- **Work item**
In the material below, transcribe every line from the first through the line holding "wall art: present", exactly, and stop after that line.

- **Supplied information**

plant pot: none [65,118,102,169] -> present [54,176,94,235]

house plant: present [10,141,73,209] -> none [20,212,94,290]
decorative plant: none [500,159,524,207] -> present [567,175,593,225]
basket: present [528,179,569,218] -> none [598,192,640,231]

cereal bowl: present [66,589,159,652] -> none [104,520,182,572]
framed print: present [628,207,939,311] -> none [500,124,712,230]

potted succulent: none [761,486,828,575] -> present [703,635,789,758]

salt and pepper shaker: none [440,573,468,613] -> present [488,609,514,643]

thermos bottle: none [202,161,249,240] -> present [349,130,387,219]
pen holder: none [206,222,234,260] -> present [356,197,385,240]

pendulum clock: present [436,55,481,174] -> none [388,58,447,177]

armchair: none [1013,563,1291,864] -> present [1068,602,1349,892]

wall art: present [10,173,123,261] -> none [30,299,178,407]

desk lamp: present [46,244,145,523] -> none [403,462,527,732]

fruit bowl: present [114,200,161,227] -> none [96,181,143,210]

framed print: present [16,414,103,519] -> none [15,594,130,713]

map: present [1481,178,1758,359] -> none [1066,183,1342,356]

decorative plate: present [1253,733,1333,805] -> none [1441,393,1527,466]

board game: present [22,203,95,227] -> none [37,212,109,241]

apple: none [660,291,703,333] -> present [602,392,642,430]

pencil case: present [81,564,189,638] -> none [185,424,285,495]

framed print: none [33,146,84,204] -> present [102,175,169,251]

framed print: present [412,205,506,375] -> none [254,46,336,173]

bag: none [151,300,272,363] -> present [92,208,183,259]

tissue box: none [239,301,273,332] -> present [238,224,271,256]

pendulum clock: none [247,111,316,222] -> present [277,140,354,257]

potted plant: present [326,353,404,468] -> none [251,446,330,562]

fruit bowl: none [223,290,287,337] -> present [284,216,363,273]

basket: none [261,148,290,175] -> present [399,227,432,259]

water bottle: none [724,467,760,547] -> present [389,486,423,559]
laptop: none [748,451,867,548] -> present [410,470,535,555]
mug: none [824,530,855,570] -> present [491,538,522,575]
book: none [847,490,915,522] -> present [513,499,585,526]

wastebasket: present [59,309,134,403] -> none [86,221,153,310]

- **Answer to this exercise**
plant pot: none [65,118,102,169] -> present [54,176,94,235]

house plant: present [10,141,73,209] -> none [20,212,94,290]
decorative plant: none [500,159,524,207] -> present [567,175,593,225]
basket: present [528,179,569,218] -> none [598,192,640,231]

cereal bowl: present [66,589,159,652] -> none [104,520,182,572]
framed print: present [628,207,939,311] -> none [500,124,712,230]

potted succulent: none [761,486,828,575] -> present [703,635,789,758]

salt and pepper shaker: none [440,573,468,613] -> present [488,609,514,643]

thermos bottle: none [202,161,249,240] -> present [349,130,387,219]
pen holder: none [206,222,234,260] -> present [356,197,385,240]

pendulum clock: present [436,55,481,174] -> none [388,58,447,177]

armchair: none [1013,563,1291,864] -> present [1068,602,1349,892]

wall art: present [10,173,123,261] -> none [30,299,178,407]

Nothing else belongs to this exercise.